Closed Bug 900062 Opened 11 years ago Closed 11 years ago

Don't MOZ_ASSERT when trying to send nested sync messages

Categories

(Core :: IPC, defect)

defect
Not set
normal

Tracking

()

RESOLVED FIXED
mozilla26

People

(Reporter: dvander, Assigned: dvander)

References

Details

Attachments

(1 file)

Right now it's easy to crash a debug e10s build because sendSyncMessage can be called with another sendSyncMessage on the stack, and there's a debug assert that catches this. It's easy to trigger because addons can send urgent messages while replying to a synchronous message. If it were just C++ code, I'd say keep the assert, but as-is it's easy to trigger with addons. I couldn't see an easy way to test from nsFrameMessageManager either, but if exposing something and moving the soft-fail check there is better, I can do that instead. (FWIW, we're aiming to introduce a new protocol soon to solve this problem anyway.)
Attachment #783815 - Flags: review?(cjones.bugs)
Comment on attachment 783815 [details] [diff] [review] SoftFailNestedSync.patch Probably unnecessary to say that this doesn't make me all that happy overall, but I think it's fine as an evolutionary step.

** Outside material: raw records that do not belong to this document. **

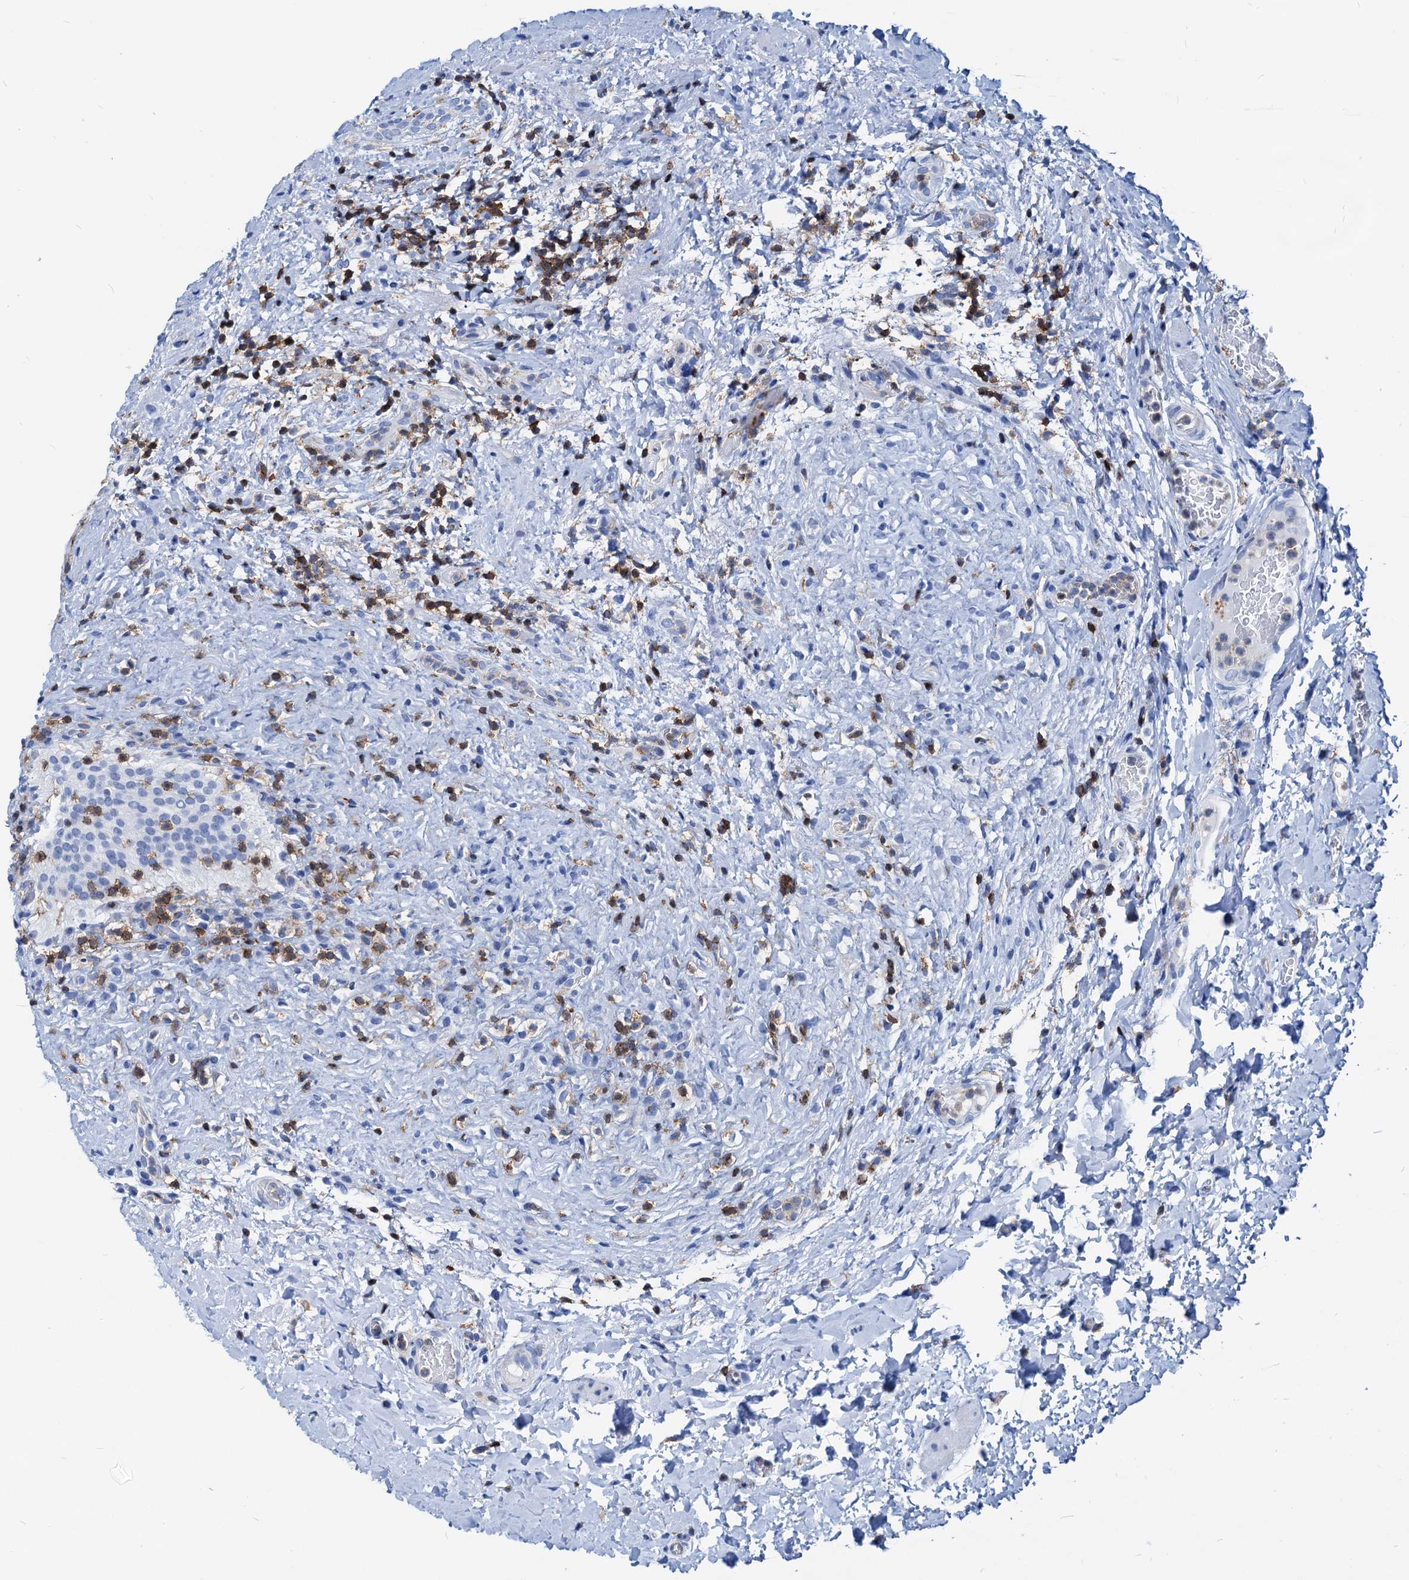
{"staining": {"intensity": "negative", "quantity": "none", "location": "none"}, "tissue": "urinary bladder", "cell_type": "Urothelial cells", "image_type": "normal", "snomed": [{"axis": "morphology", "description": "Normal tissue, NOS"}, {"axis": "topography", "description": "Urinary bladder"}], "caption": "A high-resolution micrograph shows immunohistochemistry staining of normal urinary bladder, which displays no significant positivity in urothelial cells.", "gene": "LCP2", "patient": {"sex": "female", "age": 27}}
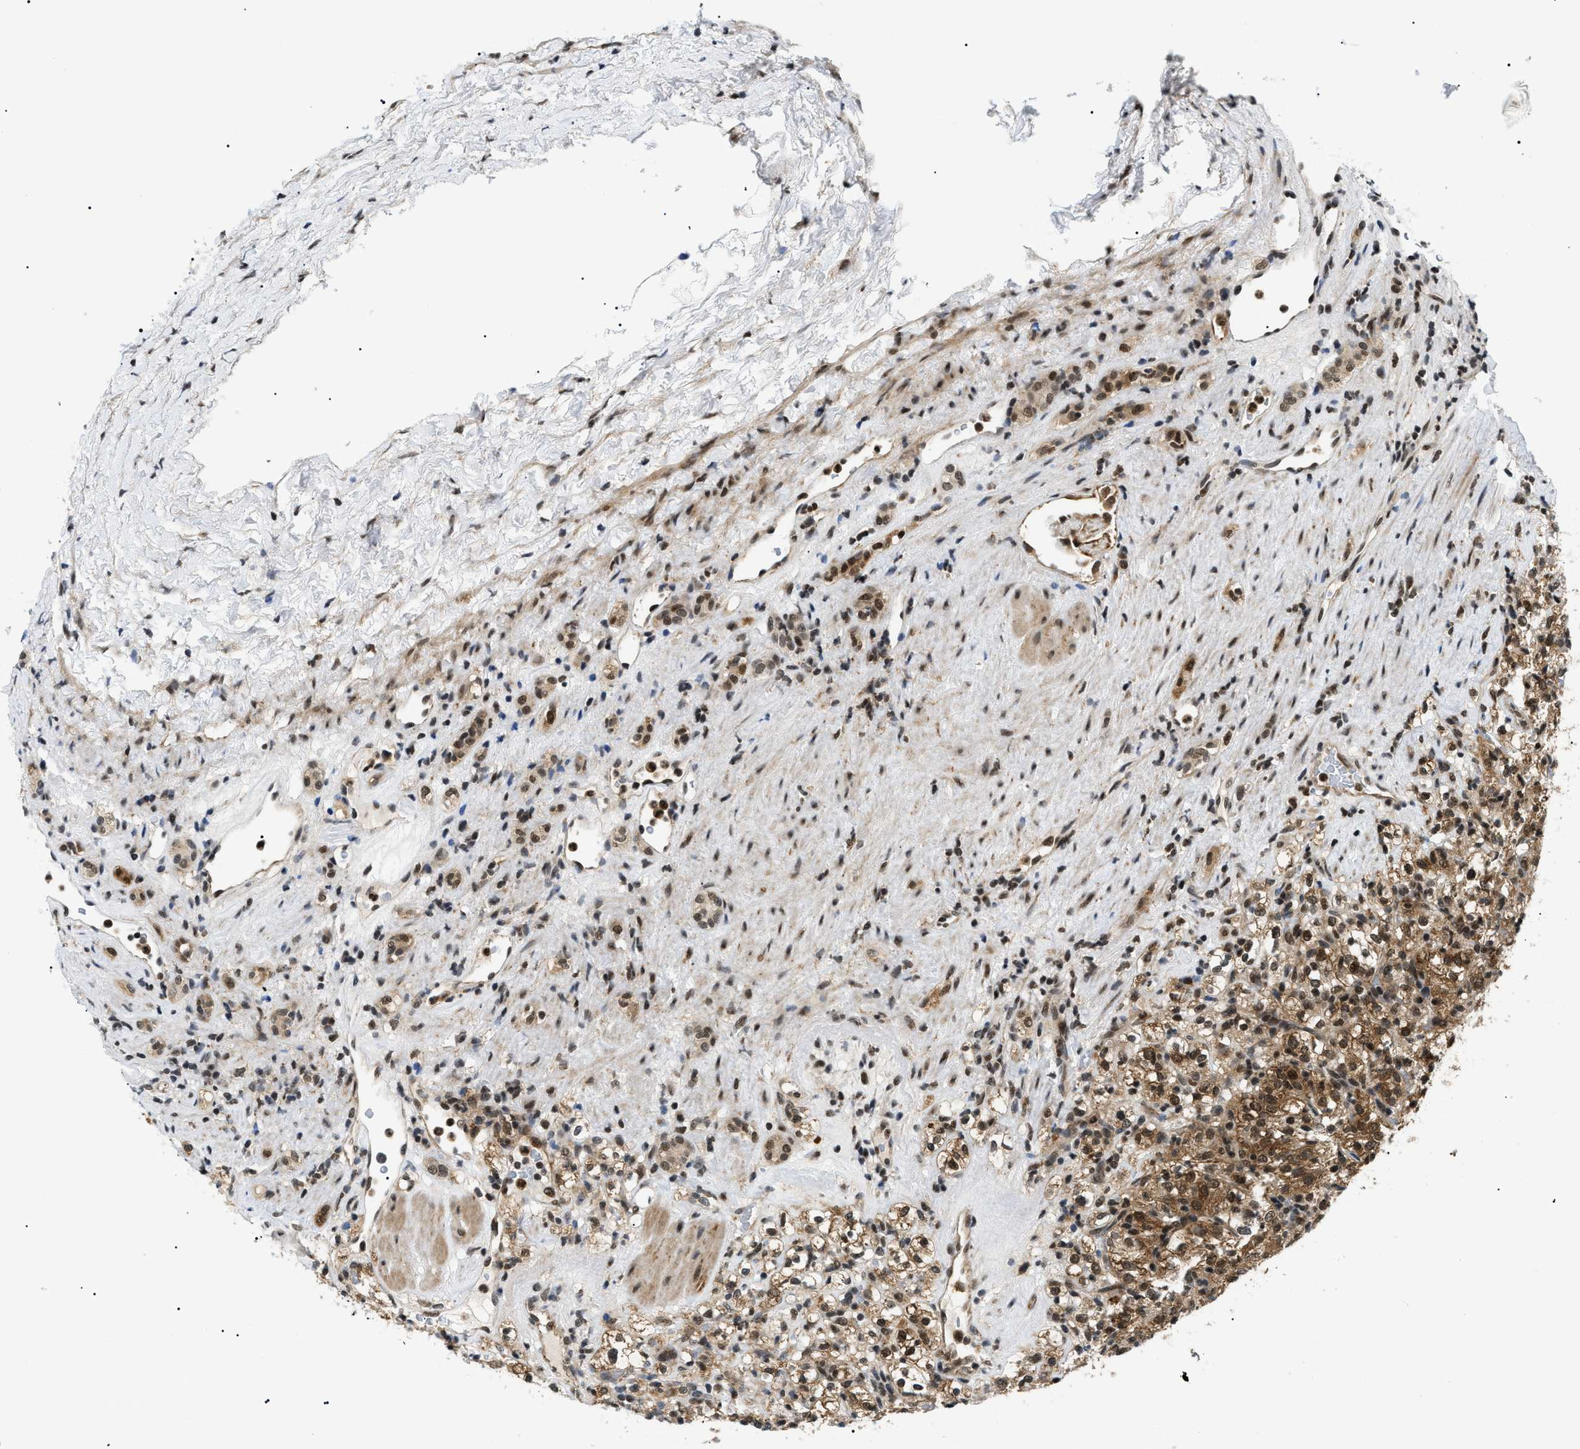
{"staining": {"intensity": "strong", "quantity": ">75%", "location": "nuclear"}, "tissue": "renal cancer", "cell_type": "Tumor cells", "image_type": "cancer", "snomed": [{"axis": "morphology", "description": "Normal tissue, NOS"}, {"axis": "morphology", "description": "Adenocarcinoma, NOS"}, {"axis": "topography", "description": "Kidney"}], "caption": "Brown immunohistochemical staining in renal cancer (adenocarcinoma) shows strong nuclear positivity in about >75% of tumor cells.", "gene": "RBM15", "patient": {"sex": "female", "age": 72}}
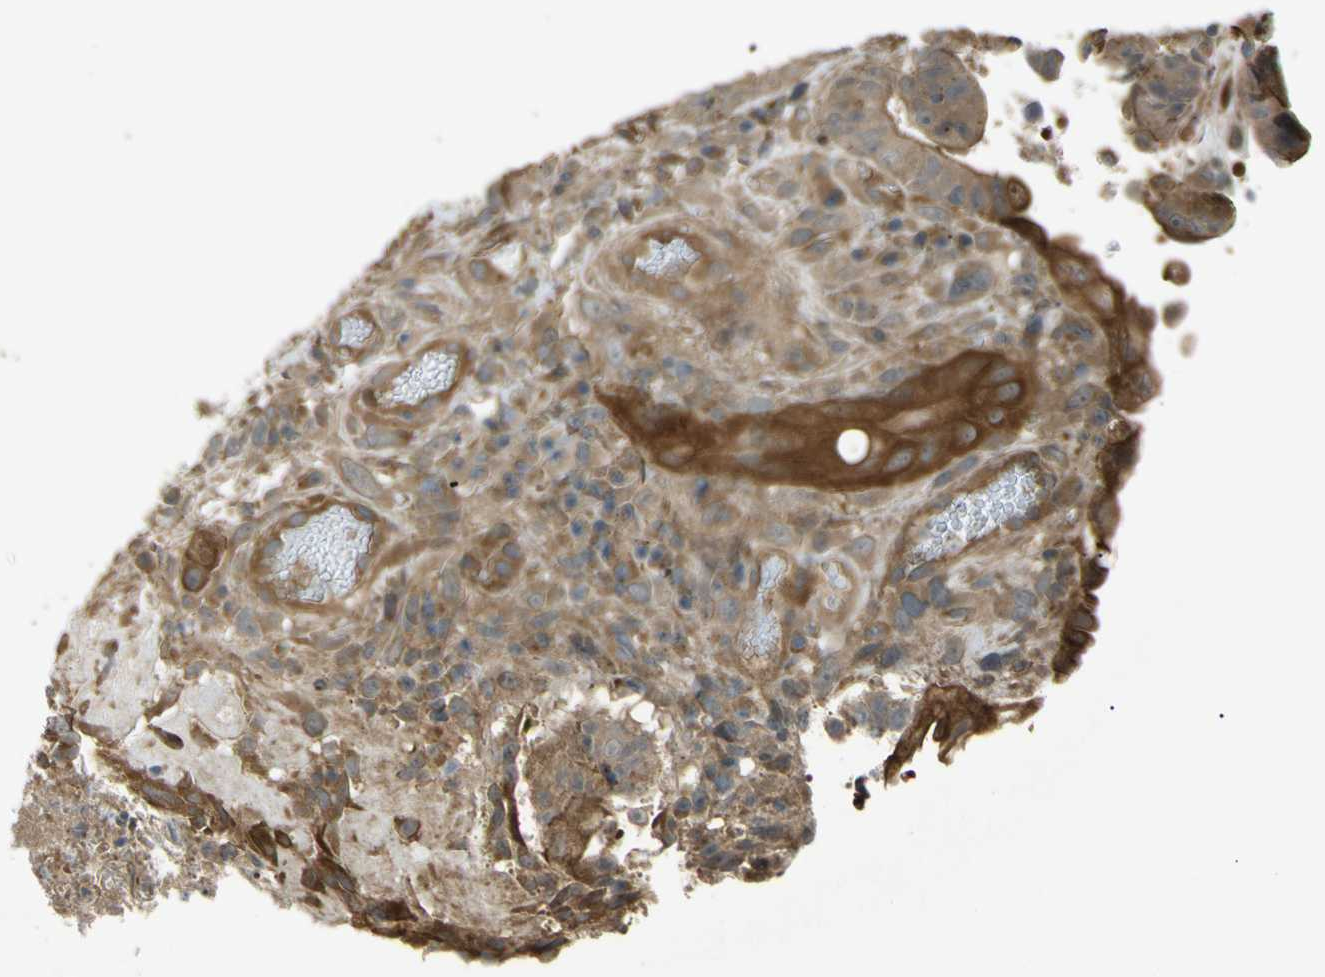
{"staining": {"intensity": "moderate", "quantity": ">75%", "location": "cytoplasmic/membranous"}, "tissue": "colorectal cancer", "cell_type": "Tumor cells", "image_type": "cancer", "snomed": [{"axis": "morphology", "description": "Adenocarcinoma, NOS"}, {"axis": "topography", "description": "Rectum"}], "caption": "Protein analysis of adenocarcinoma (colorectal) tissue shows moderate cytoplasmic/membranous expression in approximately >75% of tumor cells. (Brightfield microscopy of DAB IHC at high magnification).", "gene": "FLII", "patient": {"sex": "male", "age": 72}}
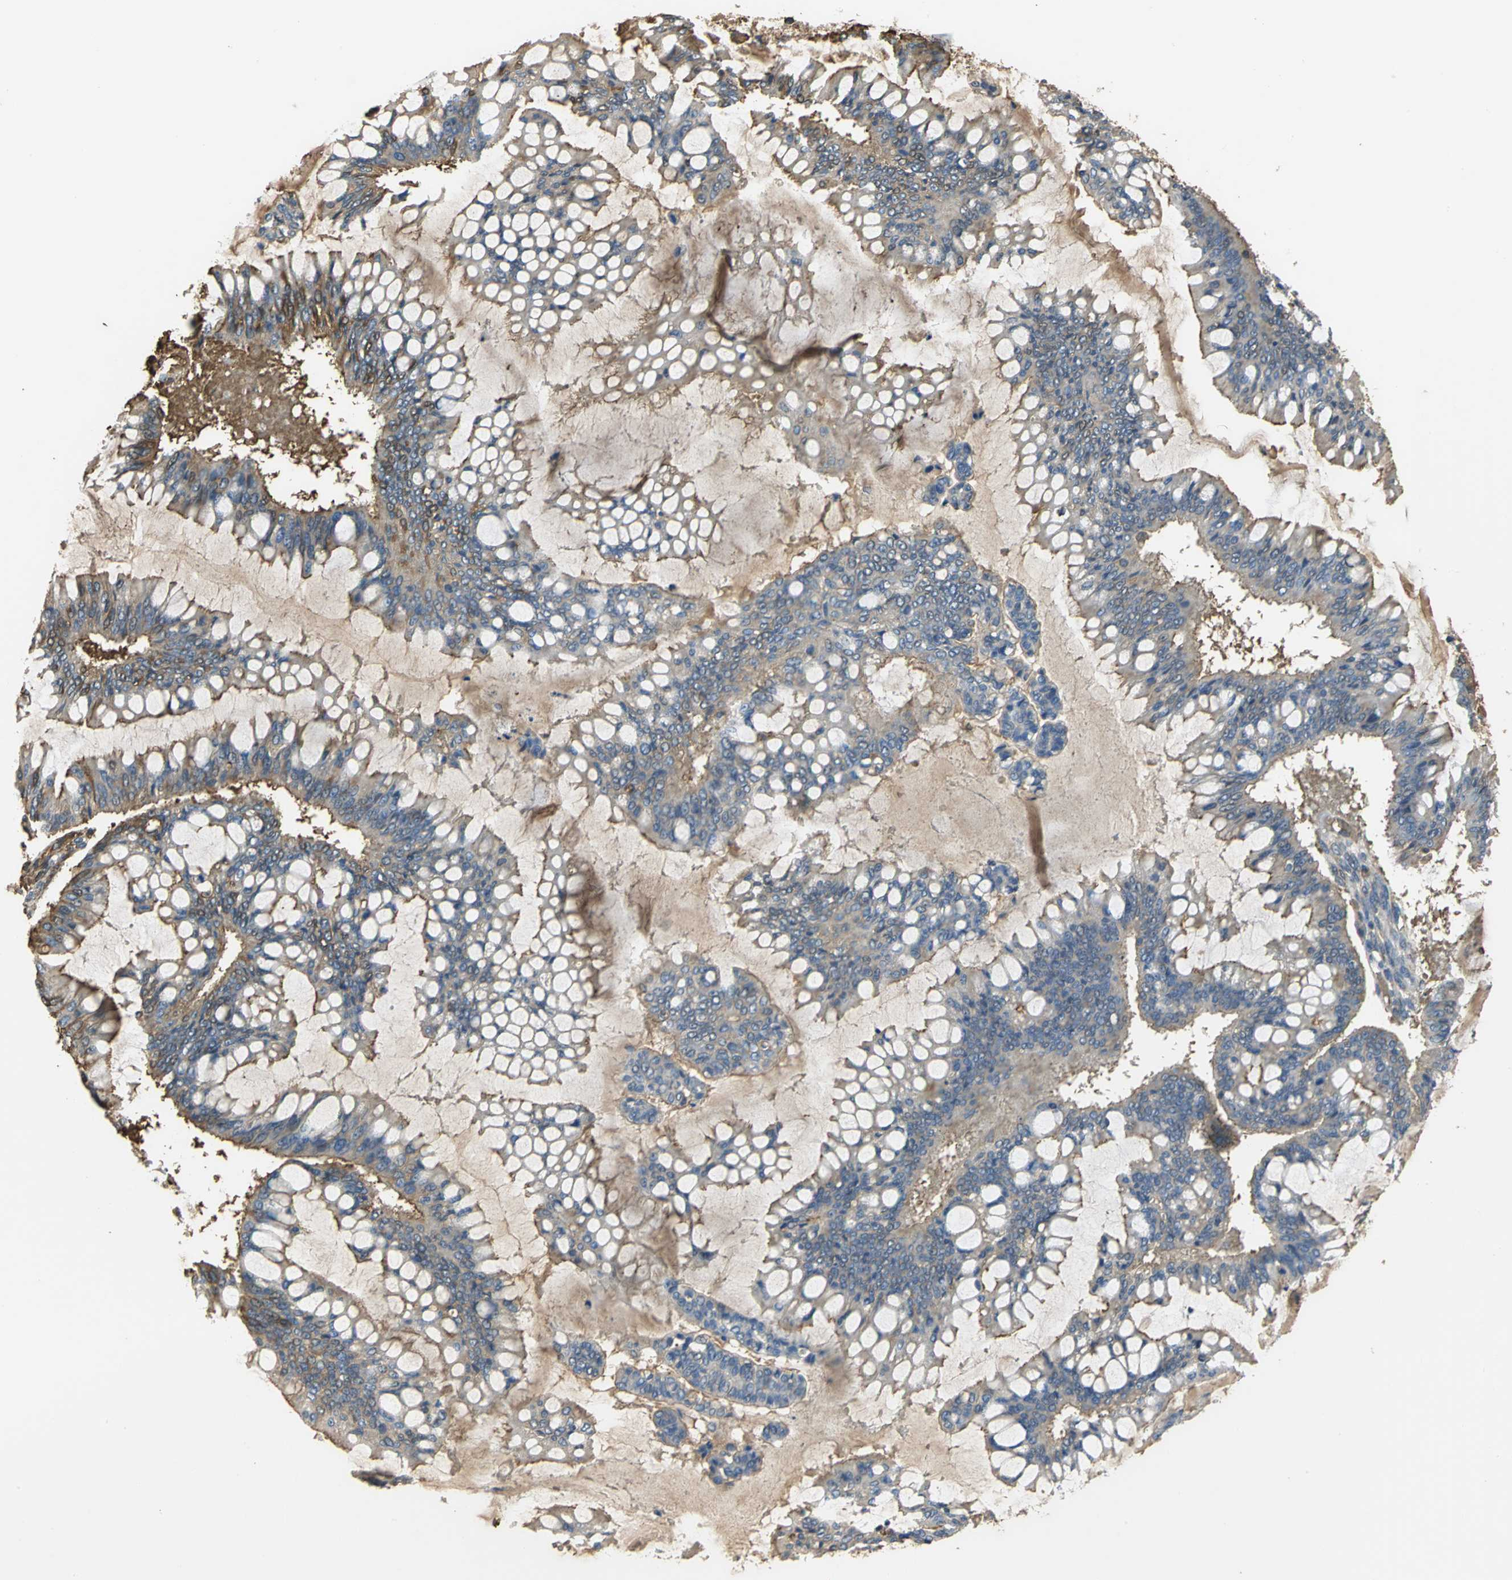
{"staining": {"intensity": "moderate", "quantity": ">75%", "location": "cytoplasmic/membranous"}, "tissue": "ovarian cancer", "cell_type": "Tumor cells", "image_type": "cancer", "snomed": [{"axis": "morphology", "description": "Cystadenocarcinoma, mucinous, NOS"}, {"axis": "topography", "description": "Ovary"}], "caption": "Protein staining displays moderate cytoplasmic/membranous positivity in about >75% of tumor cells in ovarian mucinous cystadenocarcinoma.", "gene": "TREM1", "patient": {"sex": "female", "age": 73}}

Thanks for adding the check to the test. r+ with a comment in Send() noting that a better solution is "Under Construction", and the hard assertion will come back.
Attachment #783815 - Flags: review?(cjones.bugs) → review+
I have two concerns about this: Right now it's an invariant that if an IPDL message returns "false" then the entire IPDL connection is torn down (the child process is killed). It does not appear that this patch maintains that invariant, and I'm worried that this will potentially cause leaks because there are some plugin cases which rely on this invariant, and I believe the DOM-IPC B2G code does also. I think that this patch ought to cause the content process to be killed and channel torn down if it encounters this situation. > Right now it's easy to crash a debug e10s build because sendSyncMessage can > be called with another sendSyncMessage on the stack, and there's a debug > assert that catches this. It's easy to trigger because addons can send > urgent messages while replying to a synchronous message. In what cases are addons replying to synchronous messages? Typically this represents a design flaw: the code which replies to a synchronous message should be very tight and well-contained, and shouldn't end up running arbitrary code.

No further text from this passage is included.